"We can take payment any way you like, even Bitcoin" the lady at the till told me. I asked if they took DogeCoin, because I’m awkward like that, and she wasn’t too clear. Was this going to be a hipster deathmatch, her youthful bafflement against my cynical, bearded granolaism? Can granolaism even be a word?
Sarnies is a noisy and cramped little joint, with an army of servers and baristas crammed in there, and the menu chalked on the wall above the till but back a bit, so you have to angle your neck back at a rakish angle to choose your meal.
I went for the aubergine and hummus sandwich, the only vegetarian sandwich on offer, and was a little disappointed that they were out of hummus.
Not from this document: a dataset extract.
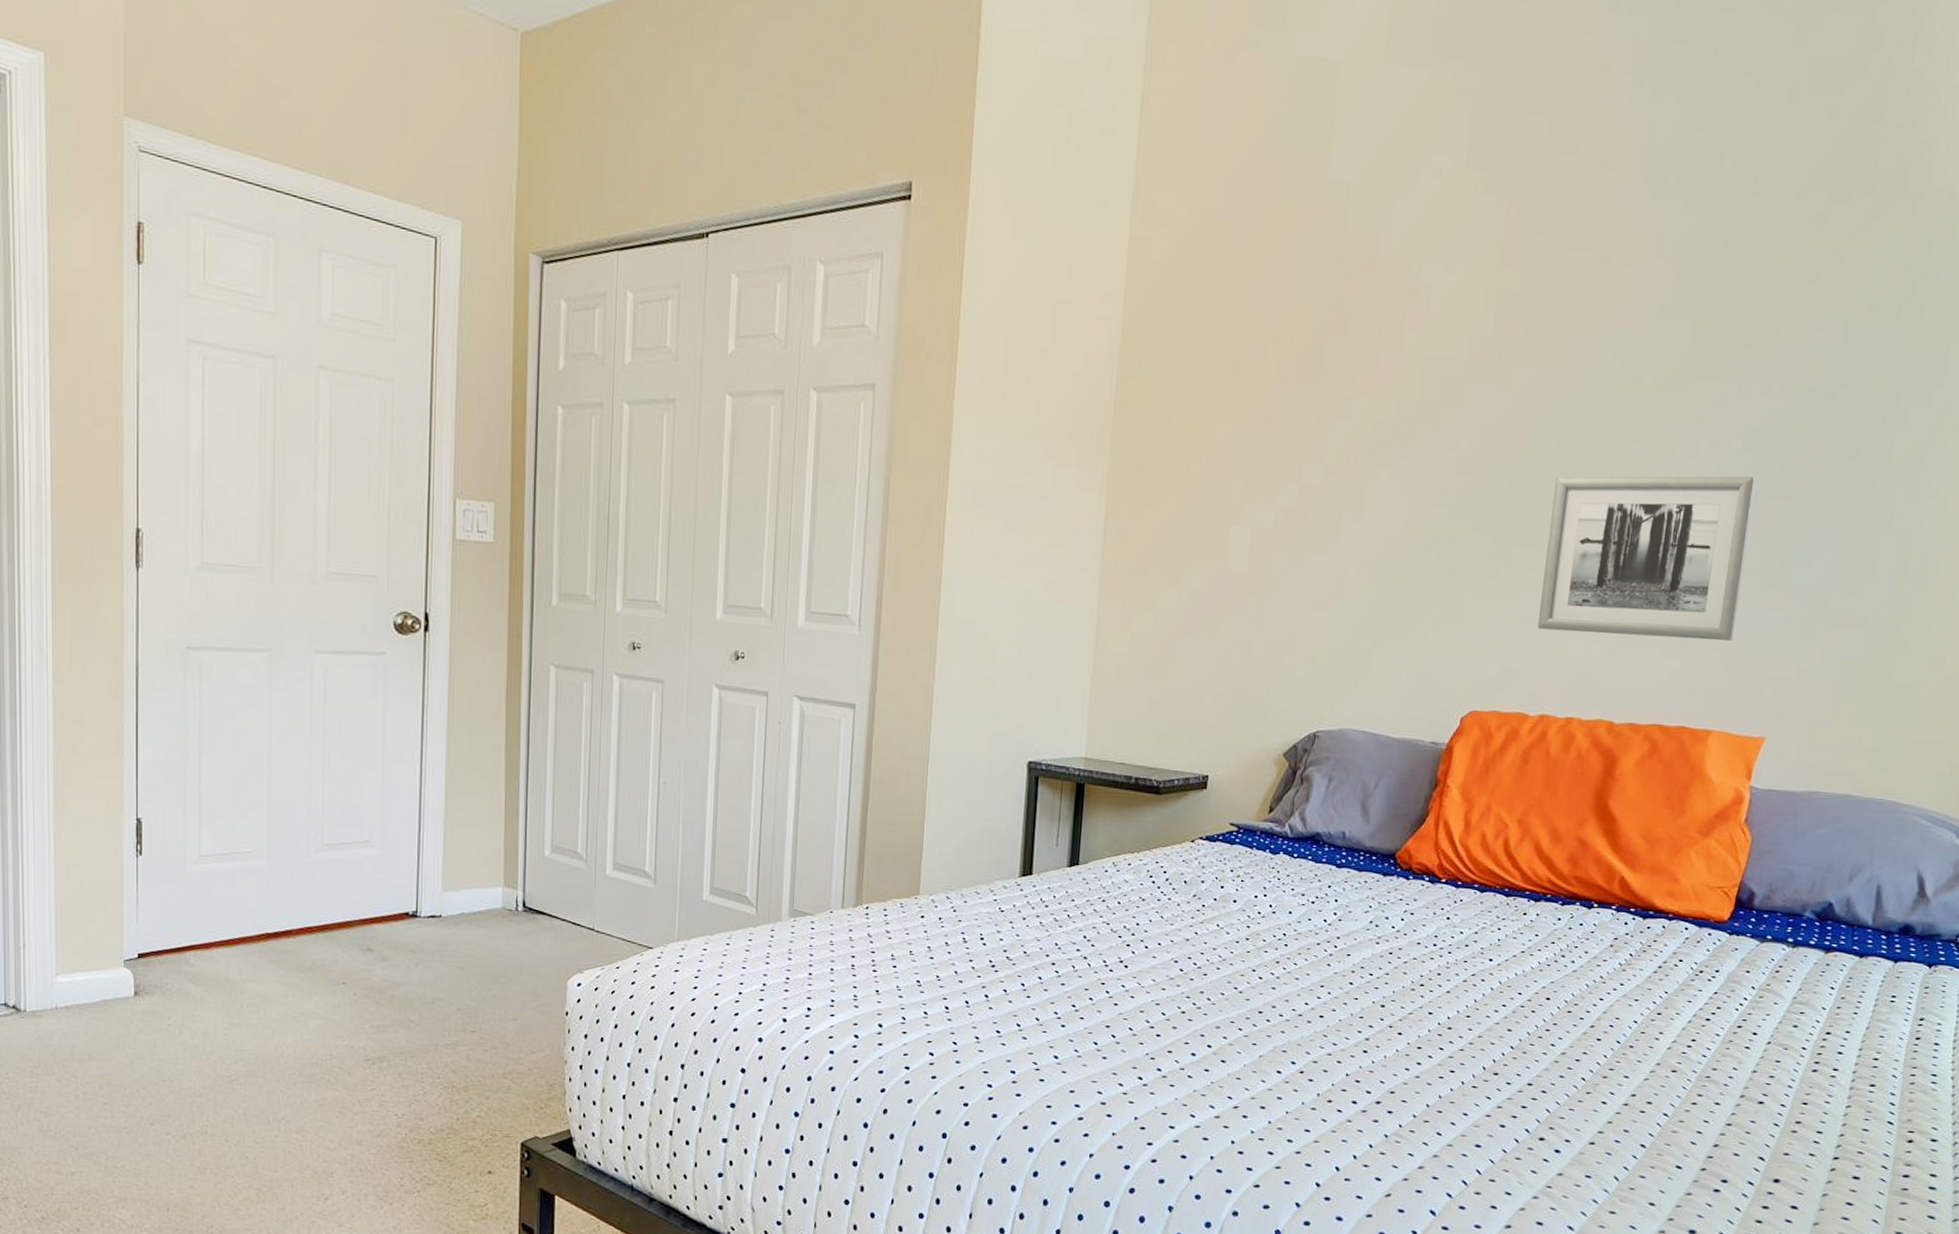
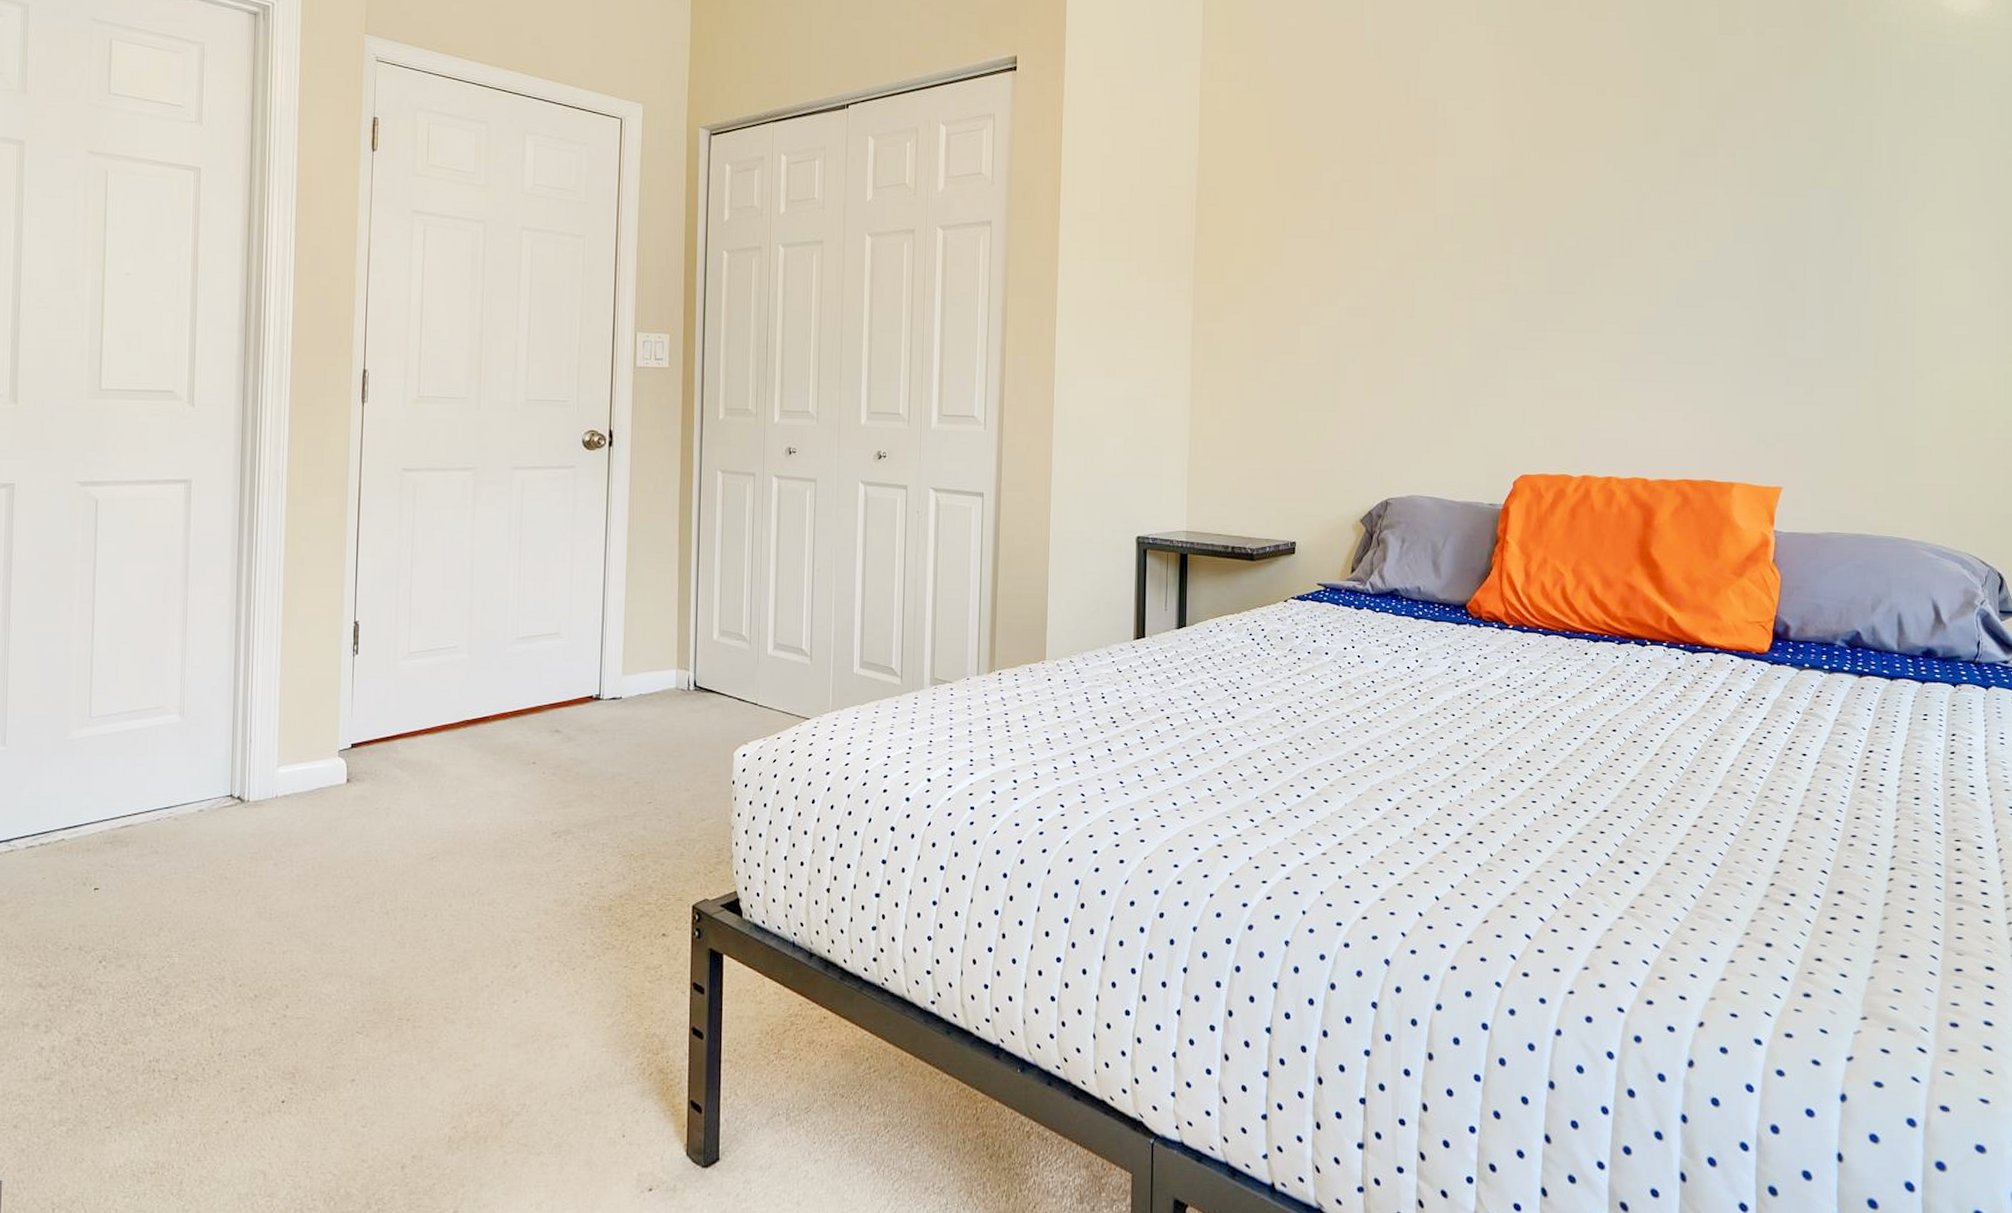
wall art: present [1537,476,1756,641] -> none [1572,264,1748,405]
Still, they had guacamole to substitute for it, until whatever chickpea shortage can be rectified. Plus they had rye bread, which is a good alternative from white. I sat with two work colleagues in a tiny, DVT-inducing space by the door, and pretty soon my lunch arrived.
The guacamole, good. The aubergine, insipid. But what do you expect if you order vegetarian, in a place set up for Bitcoin (with all the implications of red-blooded males, drinking heavily hopped IPA and hating government-backed currencies)? The bread was ridiculous though, two slices each almost an inch thick. So much bread, in such a small space; there was no way for me to finish it.
The smoothie that I bought was ok, but again, not great. I should be more forgiving, but when you’ve paid the thick end of twenty five dollars for a sandwich and a smoothie, you expect to be wowed, bowled over, flabberghasted by the sensory overload of deliciousness.
Instead, a sandwich with too much bread in it, and an okay smoothie. Nothing fatal, except perhaps for my bank balance.